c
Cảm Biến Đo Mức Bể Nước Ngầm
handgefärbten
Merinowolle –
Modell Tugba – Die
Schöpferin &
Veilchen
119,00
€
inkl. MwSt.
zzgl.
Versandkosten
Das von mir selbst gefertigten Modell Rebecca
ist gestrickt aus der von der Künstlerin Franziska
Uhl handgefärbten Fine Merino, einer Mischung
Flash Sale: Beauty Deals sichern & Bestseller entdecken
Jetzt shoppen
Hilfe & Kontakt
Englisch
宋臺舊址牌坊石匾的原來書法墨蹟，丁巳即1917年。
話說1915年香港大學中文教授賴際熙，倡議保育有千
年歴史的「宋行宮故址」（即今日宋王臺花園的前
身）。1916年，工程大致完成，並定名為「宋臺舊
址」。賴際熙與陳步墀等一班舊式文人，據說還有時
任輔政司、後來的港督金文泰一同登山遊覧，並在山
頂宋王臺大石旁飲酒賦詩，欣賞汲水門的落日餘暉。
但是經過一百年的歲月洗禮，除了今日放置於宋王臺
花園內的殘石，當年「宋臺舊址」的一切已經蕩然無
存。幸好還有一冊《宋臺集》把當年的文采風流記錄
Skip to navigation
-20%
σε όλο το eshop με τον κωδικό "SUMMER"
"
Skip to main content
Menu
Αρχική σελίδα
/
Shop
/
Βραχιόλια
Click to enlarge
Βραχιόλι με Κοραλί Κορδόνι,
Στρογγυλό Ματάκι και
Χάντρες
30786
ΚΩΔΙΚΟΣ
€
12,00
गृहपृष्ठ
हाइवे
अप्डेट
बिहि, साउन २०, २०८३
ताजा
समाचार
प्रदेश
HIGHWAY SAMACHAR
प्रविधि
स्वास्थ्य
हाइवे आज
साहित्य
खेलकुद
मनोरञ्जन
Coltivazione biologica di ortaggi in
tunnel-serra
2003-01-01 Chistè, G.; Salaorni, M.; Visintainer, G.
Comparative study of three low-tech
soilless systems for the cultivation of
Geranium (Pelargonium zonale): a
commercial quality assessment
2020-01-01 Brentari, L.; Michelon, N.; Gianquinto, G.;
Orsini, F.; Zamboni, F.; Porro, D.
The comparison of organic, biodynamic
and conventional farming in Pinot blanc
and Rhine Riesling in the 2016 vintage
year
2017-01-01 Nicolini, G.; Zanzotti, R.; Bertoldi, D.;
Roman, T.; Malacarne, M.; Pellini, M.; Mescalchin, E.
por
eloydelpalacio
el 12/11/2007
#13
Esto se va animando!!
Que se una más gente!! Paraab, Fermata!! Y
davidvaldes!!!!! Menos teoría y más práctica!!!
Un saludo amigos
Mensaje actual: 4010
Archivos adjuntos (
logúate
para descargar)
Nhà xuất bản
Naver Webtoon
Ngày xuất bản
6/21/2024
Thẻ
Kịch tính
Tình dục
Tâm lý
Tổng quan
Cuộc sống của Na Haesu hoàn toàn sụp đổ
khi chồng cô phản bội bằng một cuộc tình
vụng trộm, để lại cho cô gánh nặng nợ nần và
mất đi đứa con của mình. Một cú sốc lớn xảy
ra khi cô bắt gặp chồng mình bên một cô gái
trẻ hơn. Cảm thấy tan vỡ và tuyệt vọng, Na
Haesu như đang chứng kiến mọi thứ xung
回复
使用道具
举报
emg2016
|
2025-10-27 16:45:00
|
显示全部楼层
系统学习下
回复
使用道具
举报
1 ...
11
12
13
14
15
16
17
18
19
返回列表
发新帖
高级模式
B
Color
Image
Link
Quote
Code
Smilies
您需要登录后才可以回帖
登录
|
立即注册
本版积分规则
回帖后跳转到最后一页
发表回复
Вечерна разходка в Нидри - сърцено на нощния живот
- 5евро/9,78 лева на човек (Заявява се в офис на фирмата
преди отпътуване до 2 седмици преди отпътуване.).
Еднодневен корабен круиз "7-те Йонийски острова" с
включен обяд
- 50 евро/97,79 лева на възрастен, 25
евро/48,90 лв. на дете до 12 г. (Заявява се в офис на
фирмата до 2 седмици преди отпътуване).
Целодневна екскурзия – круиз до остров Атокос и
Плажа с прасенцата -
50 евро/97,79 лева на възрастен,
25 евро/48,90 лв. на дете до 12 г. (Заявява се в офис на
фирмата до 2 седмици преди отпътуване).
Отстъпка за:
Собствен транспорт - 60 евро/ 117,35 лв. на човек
────────────────
● WHAT TO WORK ON
Reproduce the data in full, replacing "Click to enlarge" with "Click to zoom" and leaving every other line unchanged.

● RESPONSE BOX
c
Cảm Biến Đo Mức Bể Nước Ngầm
handgefärbten
Merinowolle –
Modell Tugba – Die
Schöpferin &
Veilchen
119,00
€
inkl. MwSt.
zzgl.
Versandkosten
Das von mir selbst gefertigten Modell Rebecca
ist gestrickt aus der von der Künstlerin Franziska
Uhl handgefärbten Fine Merino, einer Mischung
Flash Sale: Beauty Deals sichern & Bestseller entdecken
Jetzt shoppen
Hilfe & Kontakt
Englisch
宋臺舊址牌坊石匾的原來書法墨蹟，丁巳即1917年。
話說1915年香港大學中文教授賴際熙，倡議保育有千
年歴史的「宋行宮故址」（即今日宋王臺花園的前
身）。1916年，工程大致完成，並定名為「宋臺舊
址」。賴際熙與陳步墀等一班舊式文人，據說還有時
任輔政司、後來的港督金文泰一同登山遊覧，並在山
頂宋王臺大石旁飲酒賦詩，欣賞汲水門的落日餘暉。
但是經過一百年的歲月洗禮，除了今日放置於宋王臺
花園內的殘石，當年「宋臺舊址」的一切已經蕩然無
存。幸好還有一冊《宋臺集》把當年的文采風流記錄
Skip to navigation
-20%
σε όλο το eshop με τον κωδικό "SUMMER"
"
Skip to main content
Menu
Αρχική σελίδα
/
Shop
/
Βραχιόλια
Click to zoom
Βραχιόλι με Κοραλί Κορδόνι,
Στρογγυλό Ματάκι και
Χάντρες
30786
ΚΩΔΙΚΟΣ
€
12,00
गृहपृष्ठ
हाइवे
अप्डेट
बिहि, साउन २०, २०८३
ताजा
समाचार
प्रदेश
HIGHWAY SAMACHAR
प्रविधि
स्वास्थ्य
हाइवे आज
साहित्य
खेलकुद
मनोरञ्जन
Coltivazione biologica di ortaggi in
tunnel-serra
2003-01-01 Chistè, G.; Salaorni, M.; Visintainer, G.
Comparative study of three low-tech
soilless systems for the cultivation of
Geranium (Pelargonium zonale): a
commercial quality assessment
2020-01-01 Brentari, L.; Michelon, N.; Gianquinto, G.;
Orsini, F.; Zamboni, F.; Porro, D.
The comparison of organic, biodynamic
and conventional farming in Pinot blanc
and Rhine Riesling in the 2016 vintage
year
2017-01-01 Nicolini, G.; Zanzotti, R.; Bertoldi, D.;
Roman, T.; Malacarne, M.; Pellini, M.; Mescalchin, E.
por
eloydelpalacio
el 12/11/2007
#13
Esto se va animando!!
Que se una más gente!! Paraab, Fermata!! Y
davidvaldes!!!!! Menos teoría y más práctica!!!
Un saludo amigos
Mensaje actual: 4010
Archivos adjuntos (
logúate
para descargar)
Nhà xuất bản
Naver Webtoon
Ngày xuất bản
6/21/2024
Thẻ
Kịch tính
Tình dục
Tâm lý
Tổng quan
Cuộc sống của Na Haesu hoàn toàn sụp đổ
khi chồng cô phản bội bằng một cuộc tình
vụng trộm, để lại cho cô gánh nặng nợ nần và
mất đi đứa con của mình. Một cú sốc lớn xảy
ra khi cô bắt gặp chồng mình bên một cô gái
trẻ hơn. Cảm thấy tan vỡ và tuyệt vọng, Na
Haesu như đang chứng kiến mọi thứ xung
回复
使用道具
举报
emg2016
|
2025-10-27 16:45:00
|
显示全部楼层
系统学习下
回复
使用道具
举报
1 ...
11
12
13
14
15
16
17
18
19
返回列表
发新帖
高级模式
B
Color
Image
Link
Quote
Code
Smilies
您需要登录后才可以回帖
登录
|
立即注册
本版积分规则
回帖后跳转到最后一页
发表回复
Вечерна разходка в Нидри - сърцено на нощния живот
- 5евро/9,78 лева на човек (Заявява се в офис на фирмата
преди отпътуване до 2 седмици преди отпътуване.).
Еднодневен корабен круиз "7-те Йонийски острова" с
включен обяд
- 50 евро/97,79 лева на възрастен, 25
евро/48,90 лв. на дете до 12 г. (Заявява се в офис на
фирмата до 2 седмици преди отпътуване).
Целодневна екскурзия – круиз до остров Атокос и
Плажа с прасенцата -
50 евро/97,79 лева на възрастен,
25 евро/48,90 лв. на дете до 12 г. (Заявява се в офис на
фирмата до 2 седмици преди отпътуване).
Отстъпка за:
Собствен транспорт - 60 евро/ 117,35 лв. на човек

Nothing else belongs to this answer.